▶ 対象の文章
********************

こんにちは!友安製作所、新米広報のCyan(シアン)です。
今日は、連載「気になる八尾のあの工場」の vol.3をお届けします。
友安製作所が拠点とする大阪府八尾市の、ものづくり企業の魅力を発信していくこの連載。今回は、創業明治16年、八尾市に工場を構える専業ごまメーカーの和田萬さんへお邪魔しました!
当社が毎年秋に開催するお祭り「トモフェス」では、和田萬さんの「ごま油搾り」のワークショップが大人気!昨年は友安製作所Cafe & Bar 阿倍野とコラボした、トモフェス限定の「ごまバーガー」も絶品でした。
ごまの生産、加工、販売までの全てに携わり、直営のショップやカフェでごまの魅力を伝えている和田萬さん。ごまという食材にフォーカスして、その美味しさと、あらゆる可能性を日々追求されています。
今回は5代目社長の和田武大さんにお話を伺うことができました!
新しい時代に「ごま」を
140年の歴史をもつ和田萬さんは、もともと乾物問屋としてスタートしたそうです。創業時から変わらず、大阪・天満の地で食に関する商いを続けています。
創業者の名は、和田萬次郎。社名の由来であることは一目瞭然ですね。食のまち天満の乾物屋が集まる地域で、のりや椎茸、粉や豆などの仕入れと卸売を行う中、ごまという商材に目をつけたのは3代目だったそうです。時は終戦直後の1950年ごろ。世の中が大きく変わっていく中で、自社の商売を見つめ直し、メーカーになることを考えたといいます。
天満といえば、水都大阪の中心地域にあたります。和田萬さんでは、店の前に流れる川でごまを洗い、天日干しをして「洗いごま」をつくるようになったそうです。自分たちで手を加えることで、食材の価値を高められることが、ごまの加工を選んだひとつの理由だったといいます。

********************

▶ 作業の指示
上の文章のうち、「ごまの生産、加工、販売までの」から「とつの理由だったといいます。」までの部分を一字も変えずに書き写してください。

▶ 用意したデータ

********************

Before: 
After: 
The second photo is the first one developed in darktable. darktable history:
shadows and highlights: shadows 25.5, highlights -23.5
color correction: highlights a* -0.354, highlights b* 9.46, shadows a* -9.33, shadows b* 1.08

********************

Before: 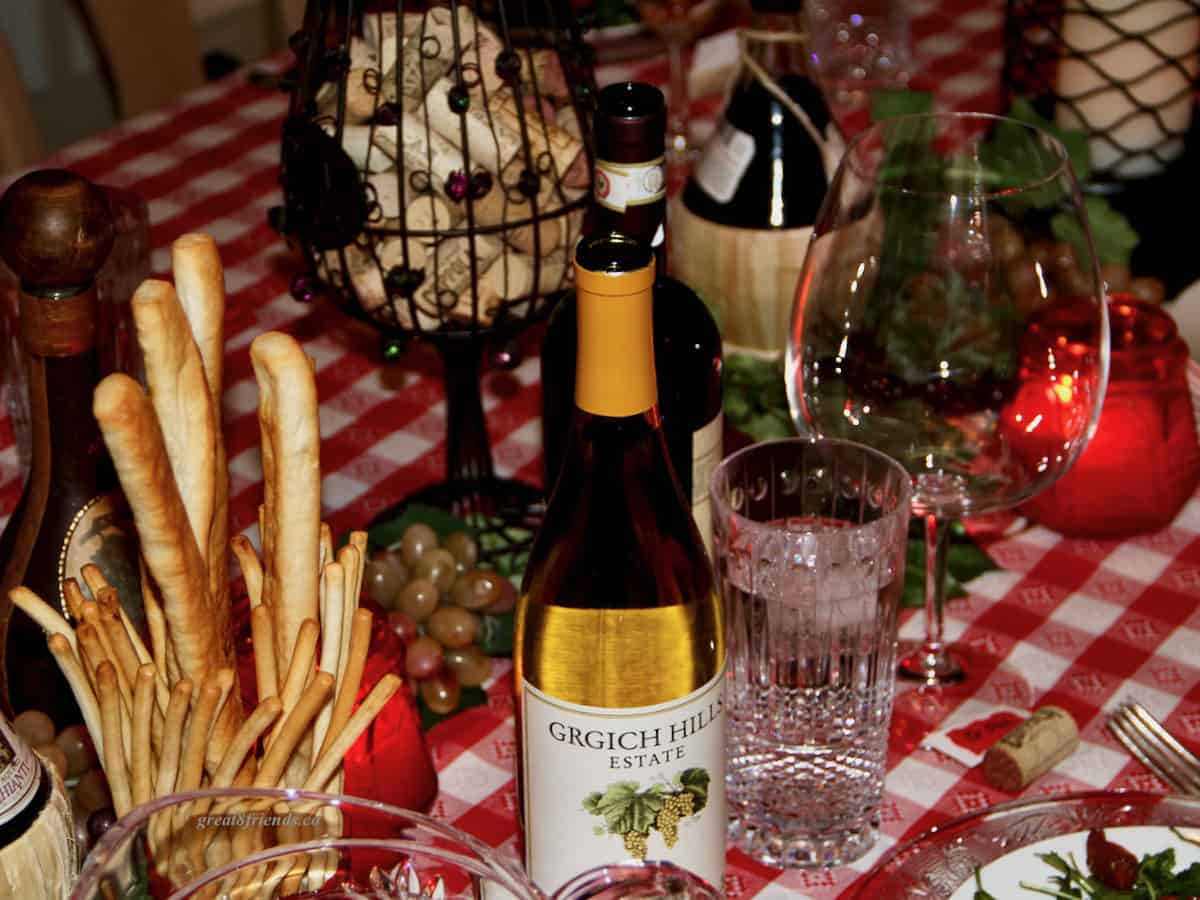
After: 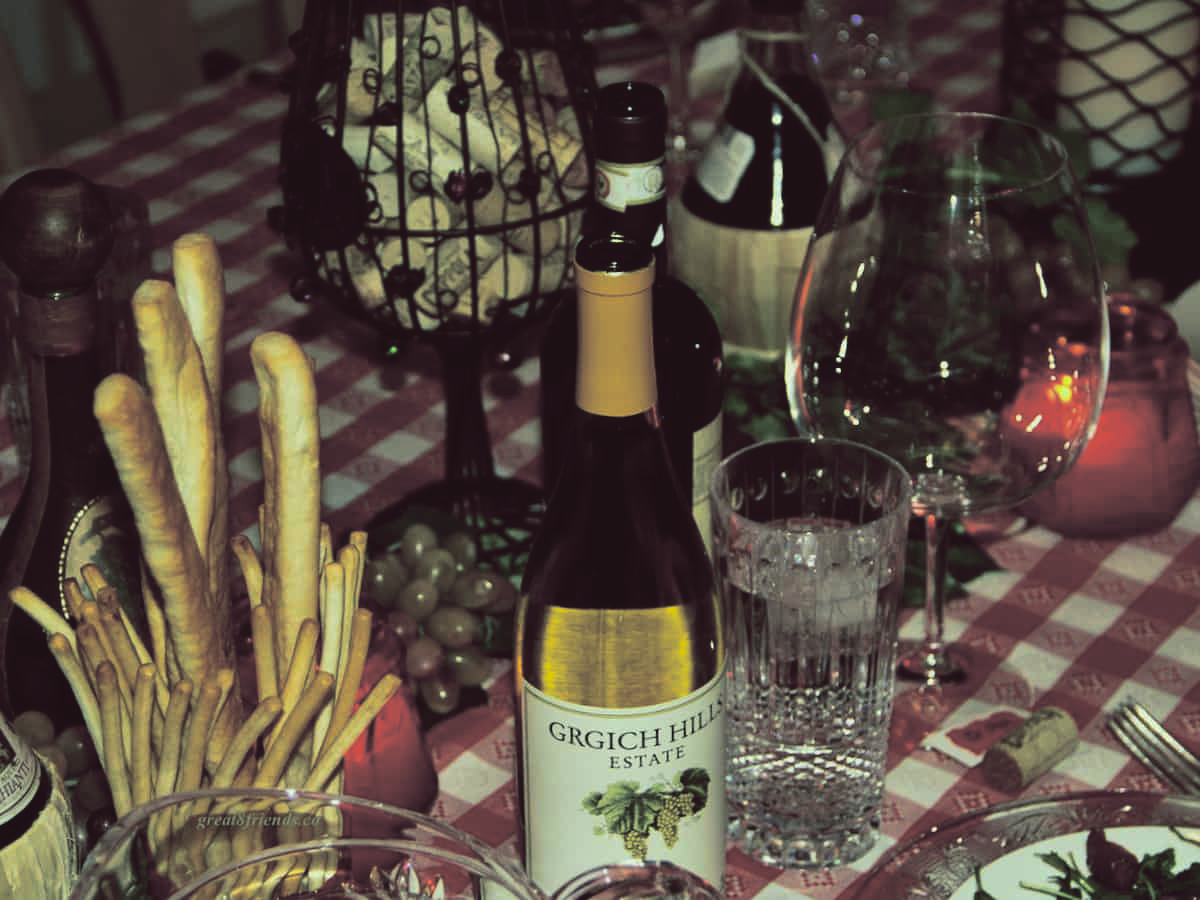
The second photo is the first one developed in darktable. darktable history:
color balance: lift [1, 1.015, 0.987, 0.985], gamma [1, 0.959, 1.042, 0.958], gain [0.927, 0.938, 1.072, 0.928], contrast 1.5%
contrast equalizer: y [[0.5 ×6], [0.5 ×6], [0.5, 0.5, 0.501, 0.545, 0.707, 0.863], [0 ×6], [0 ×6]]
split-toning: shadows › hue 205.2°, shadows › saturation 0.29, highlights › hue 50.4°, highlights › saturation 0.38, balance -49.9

********************

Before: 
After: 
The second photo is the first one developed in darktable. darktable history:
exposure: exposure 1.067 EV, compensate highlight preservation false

********************

▶ 作業の結果
ごまの生産、加工、販売までの全てに携わり、直営のショップやカフェでごまの魅力を伝えている和田萬さん。ごまという食材にフォーカスして、その美味しさと、あらゆる可能性を日々追求されています。
今回は5代目社長の和田武大さんにお話を伺うことができました!
新しい時代に「ごま」を
140年の歴史をもつ和田萬さんは、もともと乾物問屋としてスタートしたそうです。創業時から変わらず、大阪・天満の地で食に関する商いを続けています。
創業者の名は、和田萬次郎。社名の由来であることは一目瞭然ですね。食のまち天満の乾物屋が集まる地域で、のりや椎茸、粉や豆などの仕入れと卸売を行う中、ごまという商材に目をつけたのは3代目だったそうです。時は終戦直後の1950年ごろ。世の中が大きく変わっていく中で、自社の商売を見つめ直し、メーカーになることを考えたといいます。
天満といえば、水都大阪の中心地域にあたります。和田萬さんでは、店の前に流れる川でごまを洗い、天日干しをして「洗いごま」をつくるようになったそうです。自分たちで手を加えることで、食材の価値を高められることが、ごまの加工を選んだひとつの理由だったといいます。